Sokaktan geçerken onunla bakışmaya çalışan erkekler, kocası, oğlu. Asla bilmeyecek. Kimse. Yaptığı iyiliği yedi düvele duyurmaya çalışırdı insanoğlu. Karşılık beklerdi. Karşılık alamazsa, bir boşluğa düşer, kimse duymayacaksa iyilik yapmanın ne anlamı var derdi. İşlediği suçu kimsenin duymadığını, duymayacağını bilmekse ayrı bir keyif katardı bu yedi düvelin insanlarına. Fakat biz o insanlardan değildik. Bizim en büyük keyfimiz, işlediğimiz suçları itiraf ederken karşımızdakilerin bize attığı bakışlarıydı. Suç ne kadar büyükse, mimikler o kadar sertleşir, anlaşılması kolay olurdu. Şaşkınlıkları, iğrenen bakışları, dudak hareketleri, yüksek frekanslı bağırışlarının ardından gelen çığlık dolu göz yaşları. Ve nefretleri. Çünkü biz bununla besleniyorduk. Ve en büyük korkumuz bizi işlediğimiz suçlara rağmen kabul edecek olanlardı. En büyük korkumuz bizdik. Aynalarda dahi bazen, kabullenemiyor, kendi yansımamızı kırıyorduk. İlk ayna kırışımdı. O kadar korkmuştum ki; biri bana yumruk atarsa paramparça olup yerlere döküleceğim sanıyordum.Yıllar sonra fark ettim ki kırılmak yerine daha dayanıklı oldum. Kırıldı elbet. Burnum, elmacık kemiğim ve de bira şişelerim.. Aynı zamanda patladı da. Dudaklarım, kaşlarım ve de arjantin bardaklarım. Bir de… bir de özledi. Evet! Özledi, özlüyor aslında hala parmaklarım, tenim ve de sigara külüm. Daha tanımadığım birini, sokak köpeklerinin üstüne asfalt dökülmüş gömülü kemiklerini özledikleri kadar özlüyorlar. O kadar ağır ki, hiçbir kadının aşkı, hiçbir dostun sevgisi dengeleyemedi bu alçantrak teraziyi.
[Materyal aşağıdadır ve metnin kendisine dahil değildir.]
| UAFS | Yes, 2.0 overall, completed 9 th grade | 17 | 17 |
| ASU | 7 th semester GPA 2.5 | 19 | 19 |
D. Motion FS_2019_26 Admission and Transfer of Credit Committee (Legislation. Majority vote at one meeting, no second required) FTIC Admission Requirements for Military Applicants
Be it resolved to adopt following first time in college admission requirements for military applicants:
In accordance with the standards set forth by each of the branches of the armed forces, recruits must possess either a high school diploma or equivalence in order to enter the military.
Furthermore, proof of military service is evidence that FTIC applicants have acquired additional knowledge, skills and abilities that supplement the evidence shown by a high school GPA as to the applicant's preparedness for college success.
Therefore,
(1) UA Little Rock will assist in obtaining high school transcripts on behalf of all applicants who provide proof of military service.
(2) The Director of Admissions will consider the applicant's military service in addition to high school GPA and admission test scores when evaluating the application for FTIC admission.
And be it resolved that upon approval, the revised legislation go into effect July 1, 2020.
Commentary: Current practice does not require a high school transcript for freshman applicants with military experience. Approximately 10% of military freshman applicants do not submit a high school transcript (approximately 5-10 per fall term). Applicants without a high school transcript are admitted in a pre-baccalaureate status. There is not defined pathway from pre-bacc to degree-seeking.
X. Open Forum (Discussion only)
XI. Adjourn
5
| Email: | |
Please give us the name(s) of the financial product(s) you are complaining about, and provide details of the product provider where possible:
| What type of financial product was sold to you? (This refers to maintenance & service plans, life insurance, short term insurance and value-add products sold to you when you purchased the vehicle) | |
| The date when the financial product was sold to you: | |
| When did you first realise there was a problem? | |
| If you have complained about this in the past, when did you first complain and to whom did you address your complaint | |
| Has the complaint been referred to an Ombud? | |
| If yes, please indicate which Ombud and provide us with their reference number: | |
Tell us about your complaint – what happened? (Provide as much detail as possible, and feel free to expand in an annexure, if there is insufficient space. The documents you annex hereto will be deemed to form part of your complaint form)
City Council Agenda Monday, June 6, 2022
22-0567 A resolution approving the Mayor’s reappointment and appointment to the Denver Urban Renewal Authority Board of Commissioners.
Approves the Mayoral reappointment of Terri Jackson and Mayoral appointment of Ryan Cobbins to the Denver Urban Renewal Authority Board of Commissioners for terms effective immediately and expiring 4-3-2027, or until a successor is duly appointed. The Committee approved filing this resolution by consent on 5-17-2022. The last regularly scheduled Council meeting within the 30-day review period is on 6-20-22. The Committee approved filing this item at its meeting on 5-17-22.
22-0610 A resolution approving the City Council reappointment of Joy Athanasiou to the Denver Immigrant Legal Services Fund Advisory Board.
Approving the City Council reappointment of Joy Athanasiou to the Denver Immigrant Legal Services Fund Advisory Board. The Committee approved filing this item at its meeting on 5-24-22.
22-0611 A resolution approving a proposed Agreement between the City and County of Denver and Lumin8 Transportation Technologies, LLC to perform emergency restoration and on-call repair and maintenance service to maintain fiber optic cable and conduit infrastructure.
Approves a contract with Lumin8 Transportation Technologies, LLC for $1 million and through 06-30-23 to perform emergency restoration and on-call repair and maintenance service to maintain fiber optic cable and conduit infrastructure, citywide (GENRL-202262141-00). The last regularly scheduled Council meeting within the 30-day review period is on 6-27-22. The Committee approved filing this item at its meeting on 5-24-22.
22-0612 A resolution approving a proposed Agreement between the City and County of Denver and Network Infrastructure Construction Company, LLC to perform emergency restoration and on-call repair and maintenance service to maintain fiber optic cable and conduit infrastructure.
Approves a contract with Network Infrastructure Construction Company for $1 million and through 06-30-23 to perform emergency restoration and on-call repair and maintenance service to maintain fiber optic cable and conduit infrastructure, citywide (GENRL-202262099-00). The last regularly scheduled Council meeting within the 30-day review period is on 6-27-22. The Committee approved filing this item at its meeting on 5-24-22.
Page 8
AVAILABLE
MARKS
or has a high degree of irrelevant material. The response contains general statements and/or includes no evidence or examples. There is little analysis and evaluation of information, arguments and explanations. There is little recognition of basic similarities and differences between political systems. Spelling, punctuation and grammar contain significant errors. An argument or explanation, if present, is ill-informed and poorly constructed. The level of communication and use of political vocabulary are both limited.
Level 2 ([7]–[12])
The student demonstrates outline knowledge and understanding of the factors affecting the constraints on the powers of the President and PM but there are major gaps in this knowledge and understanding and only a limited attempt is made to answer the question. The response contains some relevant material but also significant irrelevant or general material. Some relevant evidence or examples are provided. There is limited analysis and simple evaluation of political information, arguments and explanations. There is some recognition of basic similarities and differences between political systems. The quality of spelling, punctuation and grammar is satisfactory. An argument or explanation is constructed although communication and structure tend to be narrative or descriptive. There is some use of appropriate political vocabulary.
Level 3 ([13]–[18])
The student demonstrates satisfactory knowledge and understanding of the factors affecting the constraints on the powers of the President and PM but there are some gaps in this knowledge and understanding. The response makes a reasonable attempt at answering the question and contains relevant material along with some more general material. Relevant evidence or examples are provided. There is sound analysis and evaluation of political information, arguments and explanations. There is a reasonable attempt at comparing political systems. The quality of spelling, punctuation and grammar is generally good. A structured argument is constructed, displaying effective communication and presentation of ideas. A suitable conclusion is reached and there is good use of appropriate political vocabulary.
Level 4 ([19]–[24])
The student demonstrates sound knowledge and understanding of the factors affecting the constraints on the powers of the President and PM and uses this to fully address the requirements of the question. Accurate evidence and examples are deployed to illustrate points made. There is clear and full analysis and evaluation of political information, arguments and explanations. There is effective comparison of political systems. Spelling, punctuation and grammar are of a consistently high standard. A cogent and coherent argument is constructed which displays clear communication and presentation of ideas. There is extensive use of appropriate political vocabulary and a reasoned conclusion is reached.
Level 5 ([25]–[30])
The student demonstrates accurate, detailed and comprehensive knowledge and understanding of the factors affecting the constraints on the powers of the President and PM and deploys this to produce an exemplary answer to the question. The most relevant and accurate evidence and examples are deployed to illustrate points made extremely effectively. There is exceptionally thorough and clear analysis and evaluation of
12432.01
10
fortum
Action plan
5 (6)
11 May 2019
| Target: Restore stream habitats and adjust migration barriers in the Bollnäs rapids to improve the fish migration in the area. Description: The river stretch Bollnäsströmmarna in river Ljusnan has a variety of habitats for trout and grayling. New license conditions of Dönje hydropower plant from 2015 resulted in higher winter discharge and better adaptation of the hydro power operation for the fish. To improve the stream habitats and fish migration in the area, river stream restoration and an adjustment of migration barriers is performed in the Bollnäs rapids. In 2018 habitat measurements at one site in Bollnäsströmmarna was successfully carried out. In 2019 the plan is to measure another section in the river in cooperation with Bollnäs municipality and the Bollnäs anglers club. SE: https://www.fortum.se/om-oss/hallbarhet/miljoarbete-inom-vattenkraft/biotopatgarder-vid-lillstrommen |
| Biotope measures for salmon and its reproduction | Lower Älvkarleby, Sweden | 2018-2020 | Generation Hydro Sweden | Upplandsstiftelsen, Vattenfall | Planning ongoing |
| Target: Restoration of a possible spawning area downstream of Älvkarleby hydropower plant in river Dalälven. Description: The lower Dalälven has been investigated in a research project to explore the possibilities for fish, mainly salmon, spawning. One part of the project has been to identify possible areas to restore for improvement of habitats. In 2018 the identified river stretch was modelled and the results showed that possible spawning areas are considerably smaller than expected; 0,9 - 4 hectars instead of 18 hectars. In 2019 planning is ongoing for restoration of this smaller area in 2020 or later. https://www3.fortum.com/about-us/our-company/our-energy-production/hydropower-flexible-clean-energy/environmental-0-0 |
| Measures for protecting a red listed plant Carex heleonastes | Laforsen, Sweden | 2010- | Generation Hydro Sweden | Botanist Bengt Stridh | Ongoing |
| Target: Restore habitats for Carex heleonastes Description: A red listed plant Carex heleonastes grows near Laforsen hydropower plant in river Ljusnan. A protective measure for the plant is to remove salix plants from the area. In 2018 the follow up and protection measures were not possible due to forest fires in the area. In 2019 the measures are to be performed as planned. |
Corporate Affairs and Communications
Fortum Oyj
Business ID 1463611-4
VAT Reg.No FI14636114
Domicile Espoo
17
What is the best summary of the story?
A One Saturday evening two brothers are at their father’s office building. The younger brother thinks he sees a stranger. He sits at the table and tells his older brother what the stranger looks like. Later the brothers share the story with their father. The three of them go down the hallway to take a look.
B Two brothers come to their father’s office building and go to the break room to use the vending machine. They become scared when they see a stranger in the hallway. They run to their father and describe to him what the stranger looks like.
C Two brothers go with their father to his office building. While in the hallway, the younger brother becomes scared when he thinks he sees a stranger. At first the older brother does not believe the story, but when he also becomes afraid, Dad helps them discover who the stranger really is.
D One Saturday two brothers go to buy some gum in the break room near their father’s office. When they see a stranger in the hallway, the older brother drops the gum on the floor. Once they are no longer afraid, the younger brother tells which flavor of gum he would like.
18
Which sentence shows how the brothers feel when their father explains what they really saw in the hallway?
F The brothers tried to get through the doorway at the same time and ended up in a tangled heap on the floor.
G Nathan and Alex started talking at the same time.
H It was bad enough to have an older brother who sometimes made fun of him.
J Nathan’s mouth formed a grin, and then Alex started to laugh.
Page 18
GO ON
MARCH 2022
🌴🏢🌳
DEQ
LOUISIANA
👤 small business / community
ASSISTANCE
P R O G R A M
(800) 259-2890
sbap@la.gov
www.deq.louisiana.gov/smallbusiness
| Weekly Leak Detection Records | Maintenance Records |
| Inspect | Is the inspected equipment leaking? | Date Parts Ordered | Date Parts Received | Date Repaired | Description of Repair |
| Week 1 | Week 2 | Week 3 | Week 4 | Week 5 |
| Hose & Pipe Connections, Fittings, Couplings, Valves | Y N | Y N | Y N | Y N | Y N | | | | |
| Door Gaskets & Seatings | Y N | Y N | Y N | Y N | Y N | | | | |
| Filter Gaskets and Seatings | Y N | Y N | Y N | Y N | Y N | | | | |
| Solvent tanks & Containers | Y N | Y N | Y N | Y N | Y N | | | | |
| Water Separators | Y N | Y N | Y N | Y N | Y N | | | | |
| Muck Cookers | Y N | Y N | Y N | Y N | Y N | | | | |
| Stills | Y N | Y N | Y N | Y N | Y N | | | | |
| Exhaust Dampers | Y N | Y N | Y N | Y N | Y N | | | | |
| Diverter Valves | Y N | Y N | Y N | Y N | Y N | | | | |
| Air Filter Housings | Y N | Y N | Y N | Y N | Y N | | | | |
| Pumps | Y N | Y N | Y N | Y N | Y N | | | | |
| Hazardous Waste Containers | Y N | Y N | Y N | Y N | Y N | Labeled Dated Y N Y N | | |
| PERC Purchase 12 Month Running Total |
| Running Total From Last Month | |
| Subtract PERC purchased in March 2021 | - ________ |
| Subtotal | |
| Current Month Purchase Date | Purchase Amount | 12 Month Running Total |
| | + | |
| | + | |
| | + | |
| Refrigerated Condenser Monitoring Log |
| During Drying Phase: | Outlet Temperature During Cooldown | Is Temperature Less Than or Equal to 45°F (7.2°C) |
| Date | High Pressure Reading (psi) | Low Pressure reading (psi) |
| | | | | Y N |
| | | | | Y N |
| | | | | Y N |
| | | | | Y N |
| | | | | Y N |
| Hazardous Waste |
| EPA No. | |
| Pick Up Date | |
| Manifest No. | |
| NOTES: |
Bir tek işte alkol var. Hafifletiyor bir geceliğine. Ya da öyle bir sarhoş(!) ediyor ki izin veriyorum bu ağırlığın beni ezmesine. Bir keresinde canımı bile almasına izin vermiştim. Ama hiç öldürmüyor. Çok kısık bile olsa, nefes alabiliyorsunuz altındayken. Yaşamanıza, işe, okula gidip, zaruri konuşmalara bile yetecek kadar.
Zaten öldürse adı aşk yerine, intihar olurdu.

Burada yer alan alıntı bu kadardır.